Here is a listing. Write it all out again exactly, but not its pictures.
_ _ _
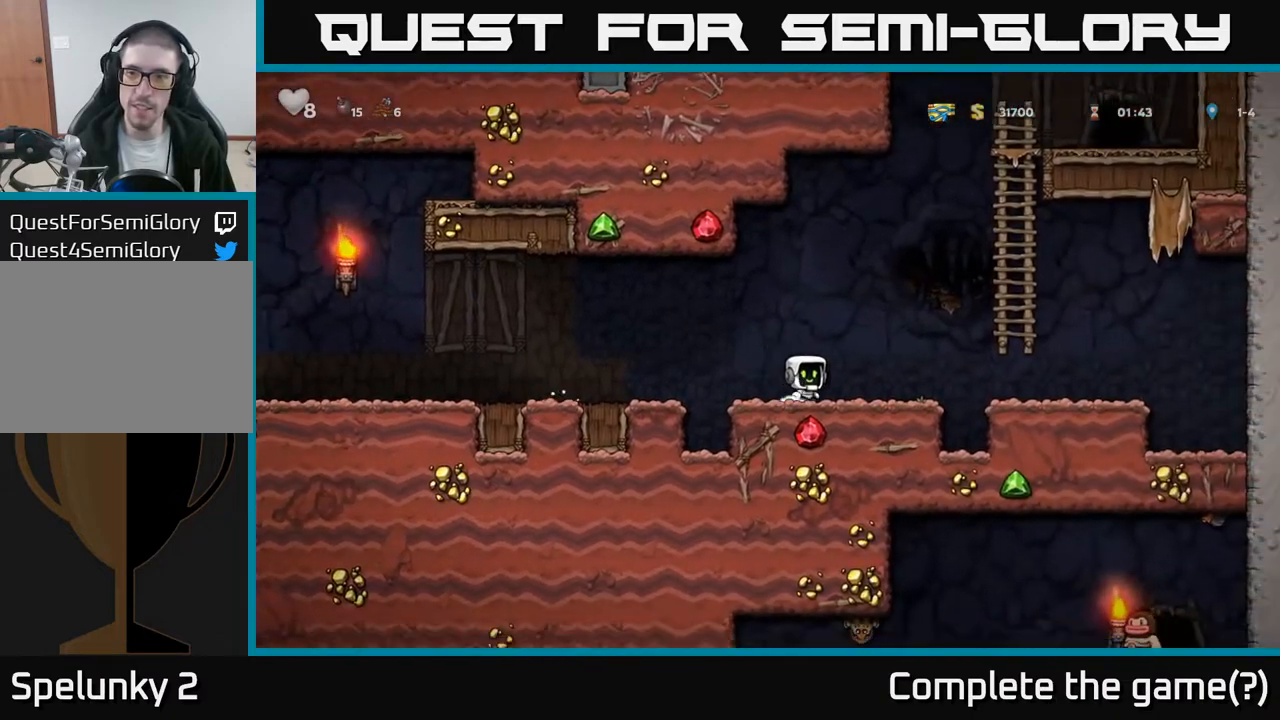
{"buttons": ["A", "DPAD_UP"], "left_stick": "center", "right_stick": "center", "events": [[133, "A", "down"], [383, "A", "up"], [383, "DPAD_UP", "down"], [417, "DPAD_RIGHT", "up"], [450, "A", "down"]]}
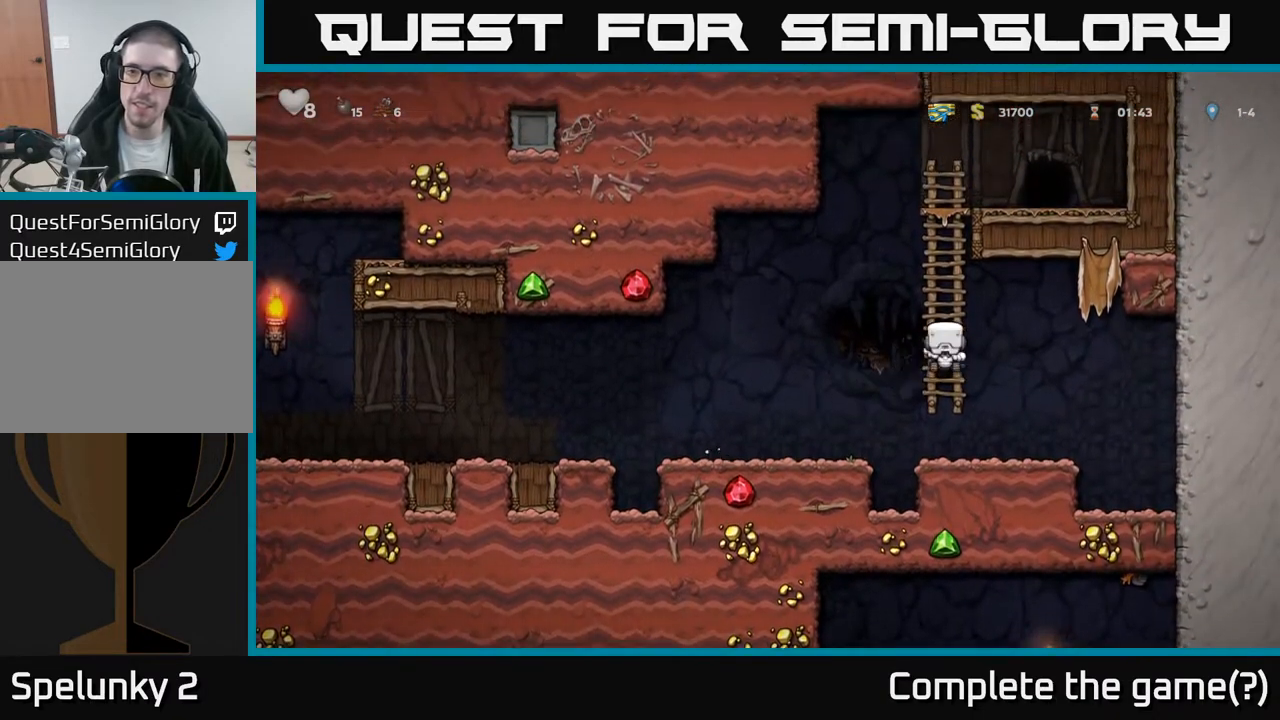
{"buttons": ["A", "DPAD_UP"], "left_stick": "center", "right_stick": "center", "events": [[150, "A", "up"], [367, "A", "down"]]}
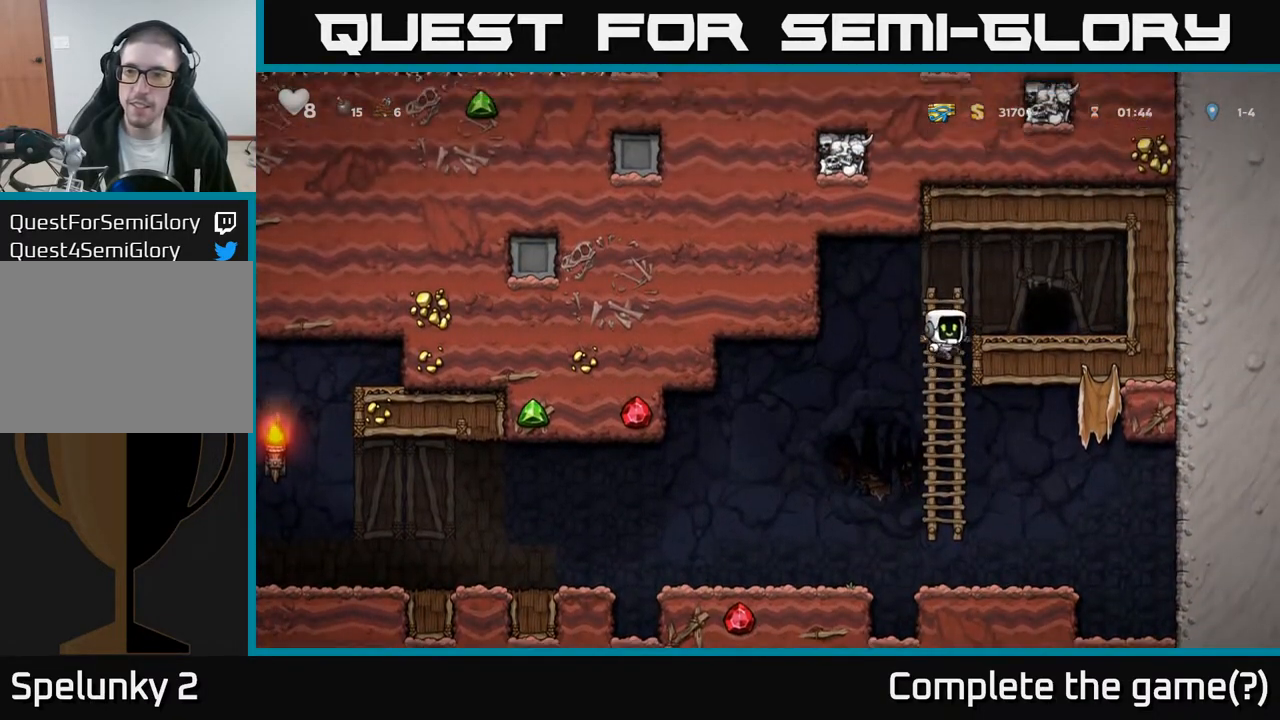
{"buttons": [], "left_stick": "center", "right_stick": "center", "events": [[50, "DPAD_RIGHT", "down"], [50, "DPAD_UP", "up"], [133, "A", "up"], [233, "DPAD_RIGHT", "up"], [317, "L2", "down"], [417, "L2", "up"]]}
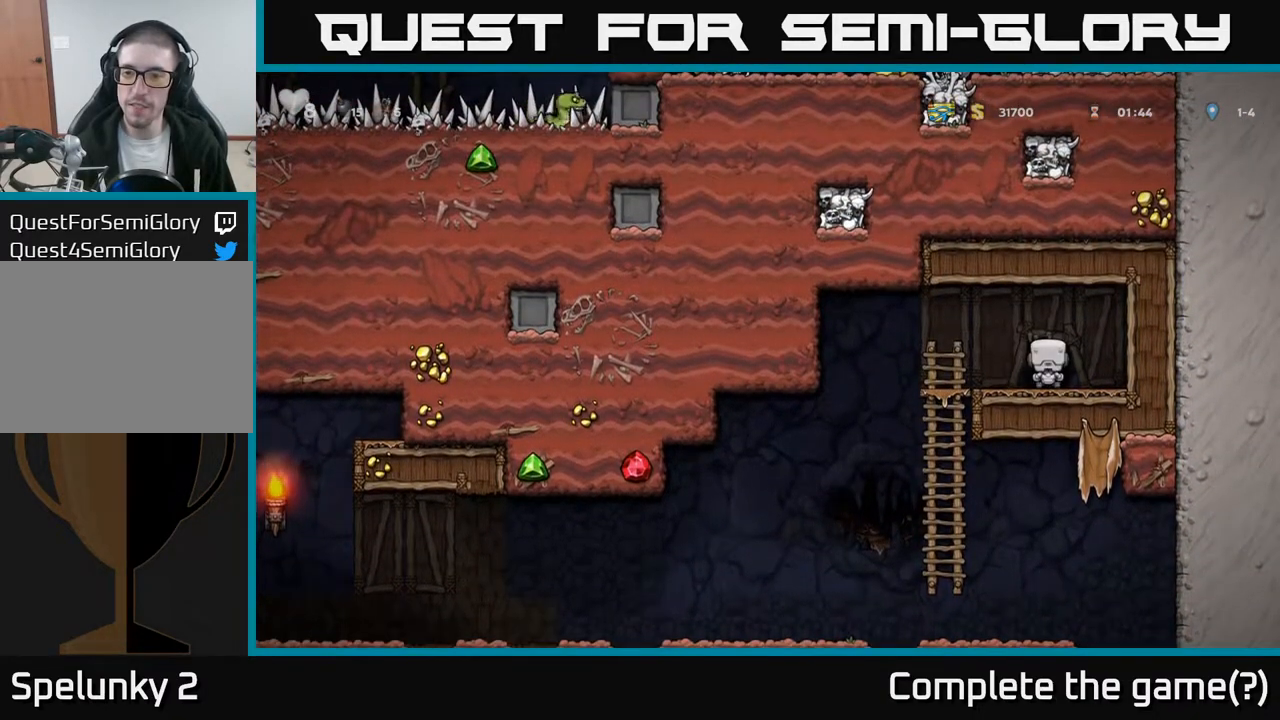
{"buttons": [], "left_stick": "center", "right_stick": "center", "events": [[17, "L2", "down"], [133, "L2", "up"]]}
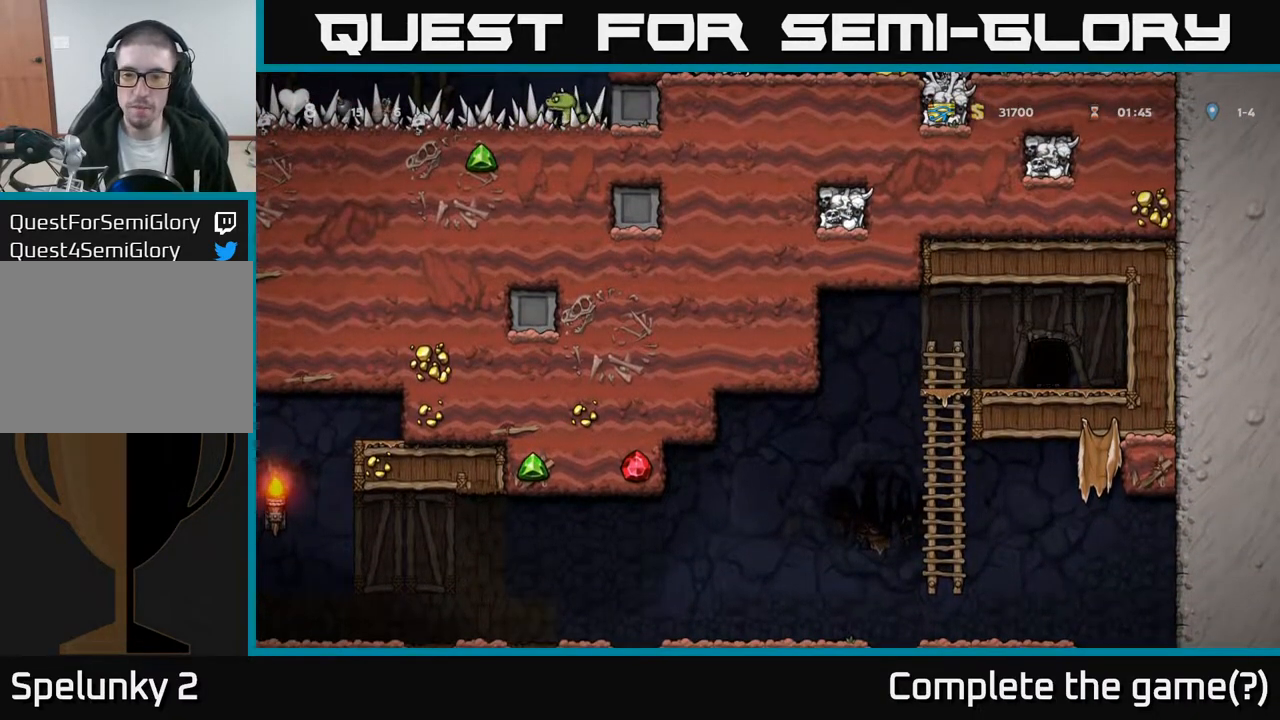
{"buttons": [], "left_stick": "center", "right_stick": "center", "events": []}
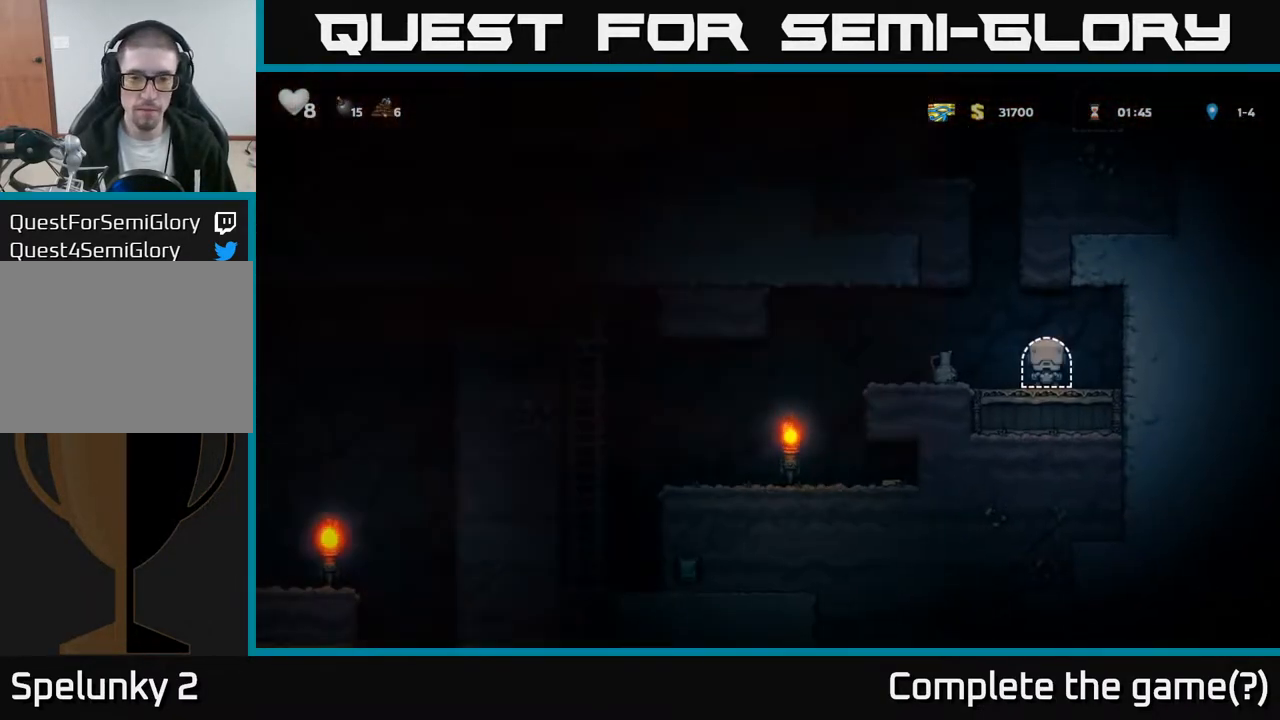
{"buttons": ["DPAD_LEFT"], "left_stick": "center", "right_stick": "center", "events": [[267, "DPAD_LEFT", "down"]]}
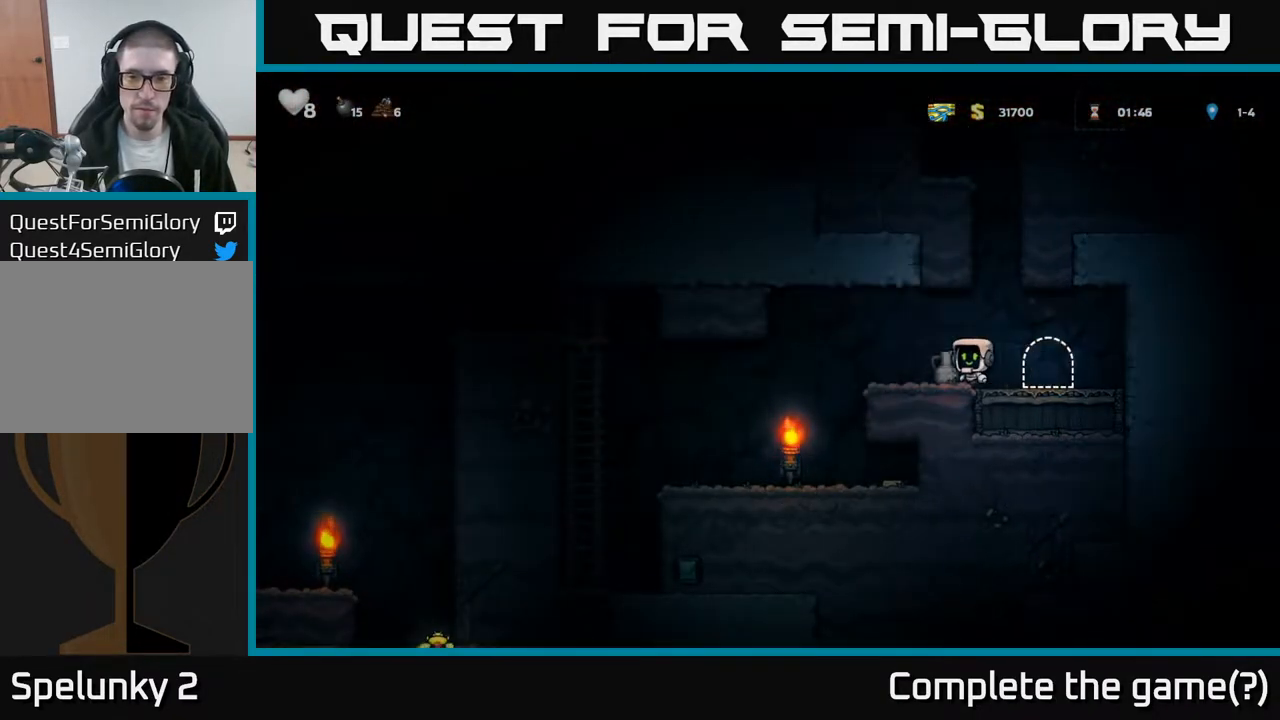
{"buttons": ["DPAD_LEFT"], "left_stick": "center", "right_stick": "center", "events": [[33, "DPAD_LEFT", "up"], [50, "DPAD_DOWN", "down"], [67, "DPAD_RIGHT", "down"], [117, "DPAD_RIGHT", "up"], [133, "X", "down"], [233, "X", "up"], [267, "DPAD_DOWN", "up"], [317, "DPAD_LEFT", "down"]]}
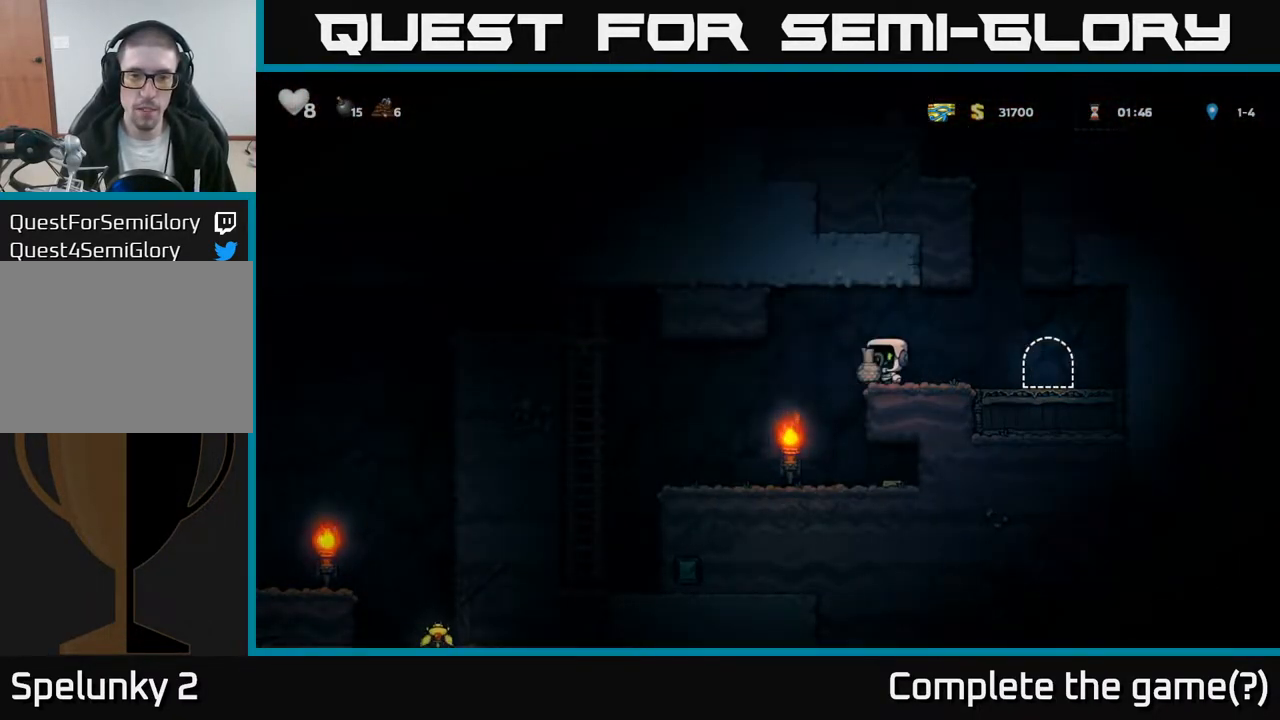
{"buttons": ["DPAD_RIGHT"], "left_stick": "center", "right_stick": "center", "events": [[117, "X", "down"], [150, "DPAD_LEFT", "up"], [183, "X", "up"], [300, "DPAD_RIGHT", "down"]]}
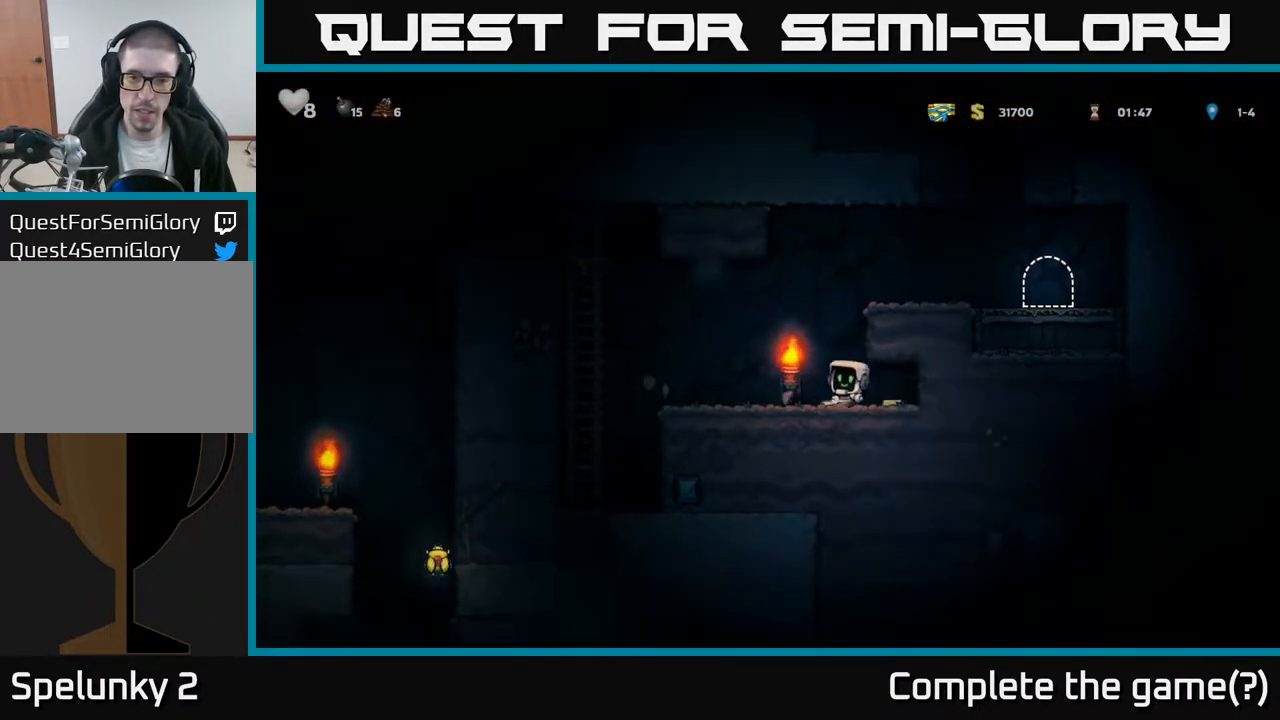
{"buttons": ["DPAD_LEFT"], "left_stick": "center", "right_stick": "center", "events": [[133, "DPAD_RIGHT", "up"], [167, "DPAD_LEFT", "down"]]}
_ _ _
SOLUTION:
{"buttons": ["A", "DPAD_UP"], "left_stick": "center", "right_stick": "center", "events": [[133, "A", "down"], [383, "A", "up"], [383, "DPAD_UP", "down"], [417, "DPAD_RIGHT", "up"], [450, "A", "down"]]}
{"buttons": ["A", "DPAD_UP"], "left_stick": "center", "right_stick": "center", "events": [[150, "A", "up"], [367, "A", "down"]]}
{"buttons": [], "left_stick": "center", "right_stick": "center", "events": [[50, "DPAD_RIGHT", "down"], [50, "DPAD_UP", "up"], [133, "A", "up"], [233, "DPAD_RIGHT", "up"], [317, "L2", "down"], [417, "L2", "up"]]}
{"buttons": [], "left_stick": "center", "right_stick": "center", "events": [[17, "L2", "down"], [133, "L2", "up"]]}
{"buttons": [], "left_stick": "center", "right_stick": "center", "events": []}
{"buttons": ["DPAD_LEFT"], "left_stick": "center", "right_stick": "center", "events": [[267, "DPAD_LEFT", "down"]]}
{"buttons": ["DPAD_LEFT"], "left_stick": "center", "right_stick": "center", "events": [[33, "DPAD_LEFT", "up"], [50, "DPAD_DOWN", "down"], [67, "DPAD_RIGHT", "down"], [117, "DPAD_RIGHT", "up"], [133, "X", "down"], [233, "X", "up"], [267, "DPAD_DOWN", "up"], [317, "DPAD_LEFT", "down"]]}
{"buttons": ["DPAD_RIGHT"], "left_stick": "center", "right_stick": "center", "events": [[117, "X", "down"], [150, "DPAD_LEFT", "up"], [183, "X", "up"], [300, "DPAD_RIGHT", "down"]]}
{"buttons": ["DPAD_LEFT"], "left_stick": "center", "right_stick": "center", "events": [[133, "DPAD_RIGHT", "up"], [167, "DPAD_LEFT", "down"]]}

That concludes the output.